Aggrieved youths on Wednesday morning shut the Ogboinbiri Flow Station of the Nigerian Agip Oil Company in the Southern Ijaw Local Government Area, Bayelsa State.
Our correspondent learnt that the station was shut over the Italian oil giant's alleged refusal to enter into a new Memorandum of Understanding with the coastal community, following the recent expiration of a former one.
Hundreds of Ogboinbiri youths invaded the station in the early hours of the day and chased away workers at the station.
An indigene of the community told our correspondent in Yenagoa that the military personnel on guard was helpless.
The middle-aged man, who craved anonymity, maintained that the flow station would not be reopened until the management of the oil company agreed to sign a fresh MoU with the community.
The community is also asking for more jobs.
The Bayelsa State Commissioner for Environment, Mr. Victor Akenge, refused to answer the many calls to his mobile line from 1:55 pm, but one of his aides who would not want his name in print, confirmed the shutting of the flow station.

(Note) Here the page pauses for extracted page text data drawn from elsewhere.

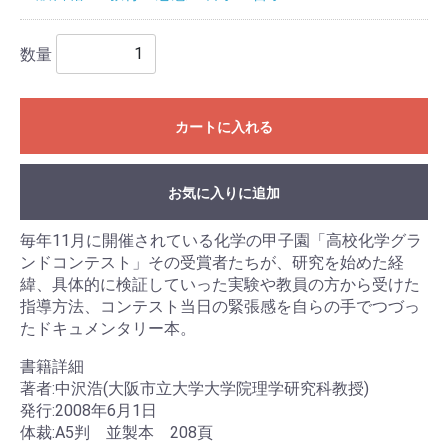
数量
カートに入れる
お気に入りに追加
毎年11月に開催されている化学の甲子園「高校化学グラ
ンドコンテスト」その受賞者たちが、研究を始めた経
緯、具体的に検証していった実験や教員の方から受けた
指導方法、コンテスト当日の緊張感を自らの手でつづっ
たドキュメンタリー本。
書籍詳細
著者:中沢浩(大阪市立大学大学院理学研究科教授)
発行:2008年6月1日
体裁:A5判 並製本 208頁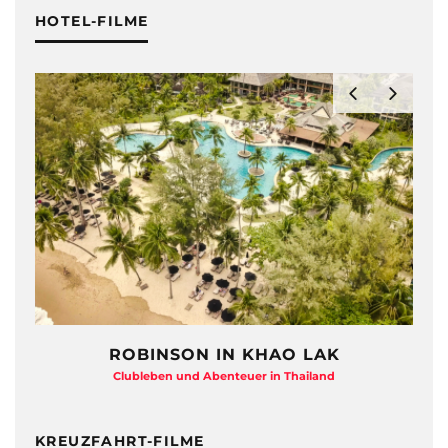
HOTEL-FILME
ROBINSON IN KHAO LAK
HAYMAN IS
Clubleben und Abenteuer in Thailand
Beton-B
KREUZFAHRT-FILME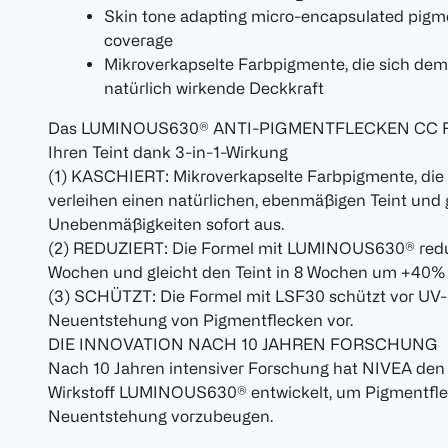
Skin tone adapting micro-encapsulated pigme
coverage
Mikroverkapselte Farbpigmente, die sich dem
natürlich wirkende Deckkraft
Das LUMINOUS630® ANTI-PIGMENTFLECKEN CC FLUI
Ihren Teint dank 3-in-1-Wirkung
(1) KASCHIERT: Mikroverkapselte Farbpigmente, die
verleihen einen natürlichen, ebenmäßigen Teint und
Unebenmäßigkeiten sofort aus.
(2) REDUZIERT: Die Formel mit LUMINOUS630® reduzi
Wochen und gleicht den Teint in 8 Wochen um +40% 
(3) SCHÜTZT: Die Formel mit LSF30 schützt vor UV-
Neuentstehung von Pigmentflecken vor.
DIE INNOVATION NACH 10 JAHREN FORSCHUNG
Nach 10 Jahren intensiver Forschung hat NIVEA den
Wirkstoff LUMINOUS630® entwickelt, um Pigmentfle
Neuentstehung vorzubeugen.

The aide said a team comprising the commissioner, some directors of the ministry and other top government officials was about leaving for Ogboinbiri, as at 3:05 pm, to assess the situation.
Agip has suffered two disruptions to its operations in the same area in the past five months.
On July 12, two suspected explosions on an Agip pipeline caused an unspecified cut in production that has since been restored, according to Nigerian authorities.
An attack on the same pipeline in March resulted in the loss of 75,000 bpd for several weeks.
Agip declined to give details concerning Wednesday's attack on output shut in.
'I do not have information on that yet," spokesman for Agip, Mr. Tajudeen Adigun, said in a text message to our correspondent.